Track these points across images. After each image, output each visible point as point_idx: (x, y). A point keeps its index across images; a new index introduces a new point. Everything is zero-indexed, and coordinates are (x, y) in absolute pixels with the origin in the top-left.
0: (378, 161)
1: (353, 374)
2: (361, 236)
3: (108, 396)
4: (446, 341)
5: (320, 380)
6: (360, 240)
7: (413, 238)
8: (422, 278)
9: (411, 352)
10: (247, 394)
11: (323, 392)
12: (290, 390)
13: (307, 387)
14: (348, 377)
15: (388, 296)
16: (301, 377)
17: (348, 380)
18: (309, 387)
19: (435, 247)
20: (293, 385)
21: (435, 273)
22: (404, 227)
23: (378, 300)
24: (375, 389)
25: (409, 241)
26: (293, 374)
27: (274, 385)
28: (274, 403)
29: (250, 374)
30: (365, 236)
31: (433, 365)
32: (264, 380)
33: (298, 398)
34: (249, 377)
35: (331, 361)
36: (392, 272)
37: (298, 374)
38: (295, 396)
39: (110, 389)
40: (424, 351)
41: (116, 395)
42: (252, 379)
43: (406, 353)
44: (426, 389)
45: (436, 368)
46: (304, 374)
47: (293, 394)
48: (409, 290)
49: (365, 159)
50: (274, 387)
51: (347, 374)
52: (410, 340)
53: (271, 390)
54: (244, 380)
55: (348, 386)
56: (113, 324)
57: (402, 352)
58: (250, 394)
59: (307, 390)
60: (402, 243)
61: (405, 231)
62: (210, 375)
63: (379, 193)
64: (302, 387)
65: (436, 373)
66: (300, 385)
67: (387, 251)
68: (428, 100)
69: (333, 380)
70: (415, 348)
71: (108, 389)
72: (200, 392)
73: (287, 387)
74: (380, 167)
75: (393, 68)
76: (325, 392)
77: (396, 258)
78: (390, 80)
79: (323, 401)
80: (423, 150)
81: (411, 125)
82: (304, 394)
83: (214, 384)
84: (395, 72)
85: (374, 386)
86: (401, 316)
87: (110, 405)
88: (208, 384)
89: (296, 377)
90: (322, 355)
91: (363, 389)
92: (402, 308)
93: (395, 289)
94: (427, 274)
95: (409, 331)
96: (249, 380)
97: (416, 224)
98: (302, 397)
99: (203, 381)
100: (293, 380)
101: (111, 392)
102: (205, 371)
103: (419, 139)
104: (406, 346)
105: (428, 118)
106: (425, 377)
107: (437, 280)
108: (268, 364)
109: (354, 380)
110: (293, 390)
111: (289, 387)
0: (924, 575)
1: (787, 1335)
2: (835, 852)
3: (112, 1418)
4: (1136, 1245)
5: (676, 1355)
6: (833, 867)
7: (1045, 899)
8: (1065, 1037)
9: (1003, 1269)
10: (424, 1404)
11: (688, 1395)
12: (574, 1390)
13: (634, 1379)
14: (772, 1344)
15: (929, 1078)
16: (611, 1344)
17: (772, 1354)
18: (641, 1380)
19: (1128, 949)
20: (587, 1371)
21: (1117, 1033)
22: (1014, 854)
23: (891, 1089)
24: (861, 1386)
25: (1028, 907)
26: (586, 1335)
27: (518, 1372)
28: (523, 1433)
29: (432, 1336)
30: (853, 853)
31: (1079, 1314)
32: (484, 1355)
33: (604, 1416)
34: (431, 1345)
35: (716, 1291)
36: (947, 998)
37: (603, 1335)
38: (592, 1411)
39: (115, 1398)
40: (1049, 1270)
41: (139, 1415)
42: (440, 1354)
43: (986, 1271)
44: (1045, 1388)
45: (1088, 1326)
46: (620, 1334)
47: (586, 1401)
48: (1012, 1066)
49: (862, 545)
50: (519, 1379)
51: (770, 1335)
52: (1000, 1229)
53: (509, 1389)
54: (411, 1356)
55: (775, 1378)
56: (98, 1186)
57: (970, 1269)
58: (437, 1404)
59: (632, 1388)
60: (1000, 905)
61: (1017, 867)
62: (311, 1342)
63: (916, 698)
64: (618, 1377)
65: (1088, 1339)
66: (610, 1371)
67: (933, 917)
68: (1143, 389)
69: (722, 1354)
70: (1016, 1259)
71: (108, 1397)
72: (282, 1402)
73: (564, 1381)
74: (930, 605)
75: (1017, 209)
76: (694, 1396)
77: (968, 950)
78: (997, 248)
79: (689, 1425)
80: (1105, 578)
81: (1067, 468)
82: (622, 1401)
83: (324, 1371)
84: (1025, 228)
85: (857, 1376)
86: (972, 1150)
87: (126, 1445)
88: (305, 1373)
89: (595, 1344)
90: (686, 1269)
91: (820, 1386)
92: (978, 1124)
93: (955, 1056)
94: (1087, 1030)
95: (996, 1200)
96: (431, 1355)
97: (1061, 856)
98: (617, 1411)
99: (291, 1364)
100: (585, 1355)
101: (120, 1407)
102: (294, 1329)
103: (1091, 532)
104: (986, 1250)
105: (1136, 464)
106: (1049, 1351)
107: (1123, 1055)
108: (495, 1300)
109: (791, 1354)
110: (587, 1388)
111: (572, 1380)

• _PROBLEM DETAILS_
Can you update the data above by replacing "top-left" with "upper-left" and leaving everything else unchanged?

• _ANSWER AREA_
Track these points across images. After each image, output each visible point as point_idx: (x, y). A point keeps its index across images; a new index introduces a new point. Everything is zero-indexed, and coordinates are (x, y) in absolute pixels with the origin in the upper-left.
0: (378, 161)
1: (353, 374)
2: (361, 236)
3: (108, 396)
4: (446, 341)
5: (320, 380)
6: (360, 240)
7: (413, 238)
8: (422, 278)
9: (411, 352)
10: (247, 394)
11: (323, 392)
12: (290, 390)
13: (307, 387)
14: (348, 377)
15: (388, 296)
16: (301, 377)
17: (348, 380)
18: (309, 387)
19: (435, 247)
20: (293, 385)
21: (435, 273)
22: (404, 227)
23: (378, 300)
24: (375, 389)
25: (409, 241)
26: (293, 374)
27: (274, 385)
28: (274, 403)
29: (250, 374)
30: (365, 236)
31: (433, 365)
32: (264, 380)
33: (298, 398)
34: (249, 377)
35: (331, 361)
36: (392, 272)
37: (298, 374)
38: (295, 396)
39: (110, 389)
40: (424, 351)
41: (116, 395)
42: (252, 379)
43: (406, 353)
44: (426, 389)
45: (436, 368)
46: (304, 374)
47: (293, 394)
48: (409, 290)
49: (365, 159)
50: (274, 387)
51: (347, 374)
52: (410, 340)
53: (271, 390)
54: (244, 380)
55: (348, 386)
56: (113, 324)
57: (402, 352)
58: (250, 394)
59: (307, 390)
60: (402, 243)
61: (405, 231)
62: (210, 375)
63: (379, 193)
64: (302, 387)
65: (436, 373)
66: (300, 385)
67: (387, 251)
68: (428, 100)
69: (333, 380)
70: (415, 348)
71: (108, 389)
72: (200, 392)
73: (287, 387)
74: (380, 167)
75: (393, 68)
76: (325, 392)
77: (396, 258)
78: (390, 80)
79: (323, 401)
80: (423, 150)
81: (411, 125)
82: (304, 394)
83: (214, 384)
84: (395, 72)
85: (374, 386)
86: (401, 316)
87: (110, 405)
88: (208, 384)
89: (296, 377)
90: (322, 355)
91: (363, 389)
92: (402, 308)
93: (395, 289)
94: (427, 274)
95: (409, 331)
96: (249, 380)
97: (416, 224)
98: (302, 397)
99: (203, 381)
100: (293, 380)
101: (111, 392)
102: (205, 371)
103: (419, 139)
104: (406, 346)
105: (428, 118)
106: (425, 377)
107: (437, 280)
108: (268, 364)
109: (354, 380)
110: (293, 390)
111: (289, 387)
0: (924, 575)
1: (787, 1335)
2: (835, 852)
3: (112, 1418)
4: (1136, 1245)
5: (676, 1355)
6: (833, 867)
7: (1045, 899)
8: (1065, 1037)
9: (1003, 1269)
10: (424, 1404)
11: (688, 1395)
12: (574, 1390)
13: (634, 1379)
14: (772, 1344)
15: (929, 1078)
16: (611, 1344)
17: (772, 1354)
18: (641, 1380)
19: (1128, 949)
20: (587, 1371)
21: (1117, 1033)
22: (1014, 854)
23: (891, 1089)
24: (861, 1386)
25: (1028, 907)
26: (586, 1335)
27: (518, 1372)
28: (523, 1433)
29: (432, 1336)
30: (853, 853)
31: (1079, 1314)
32: (484, 1355)
33: (604, 1416)
34: (431, 1345)
35: (716, 1291)
36: (947, 998)
37: (603, 1335)
38: (592, 1411)
39: (115, 1398)
40: (1049, 1270)
41: (139, 1415)
42: (440, 1354)
43: (986, 1271)
44: (1045, 1388)
45: (1088, 1326)
46: (620, 1334)
47: (586, 1401)
48: (1012, 1066)
49: (862, 545)
50: (519, 1379)
51: (770, 1335)
52: (1000, 1229)
53: (509, 1389)
54: (411, 1356)
55: (775, 1378)
56: (98, 1186)
57: (970, 1269)
58: (437, 1404)
59: (632, 1388)
60: (1000, 905)
61: (1017, 867)
62: (311, 1342)
63: (916, 698)
64: (618, 1377)
65: (1088, 1339)
66: (610, 1371)
67: (933, 917)
68: (1143, 389)
69: (722, 1354)
70: (1016, 1259)
71: (108, 1397)
72: (282, 1402)
73: (564, 1381)
74: (930, 605)
75: (1017, 209)
76: (694, 1396)
77: (968, 950)
78: (997, 248)
79: (689, 1425)
80: (1105, 578)
81: (1067, 468)
82: (622, 1401)
83: (324, 1371)
84: (1025, 228)
85: (857, 1376)
86: (972, 1150)
87: (126, 1445)
88: (305, 1373)
89: (595, 1344)
90: (686, 1269)
91: (820, 1386)
92: (978, 1124)
93: (955, 1056)
94: (1087, 1030)
95: (996, 1200)
96: (431, 1355)
97: (1061, 856)
98: (617, 1411)
99: (291, 1364)
100: (585, 1355)
101: (120, 1407)
102: (294, 1329)
103: (1091, 532)
104: (986, 1250)
105: (1136, 464)
106: (1049, 1351)
107: (1123, 1055)
108: (495, 1300)
109: (791, 1354)
110: (587, 1388)
111: (572, 1380)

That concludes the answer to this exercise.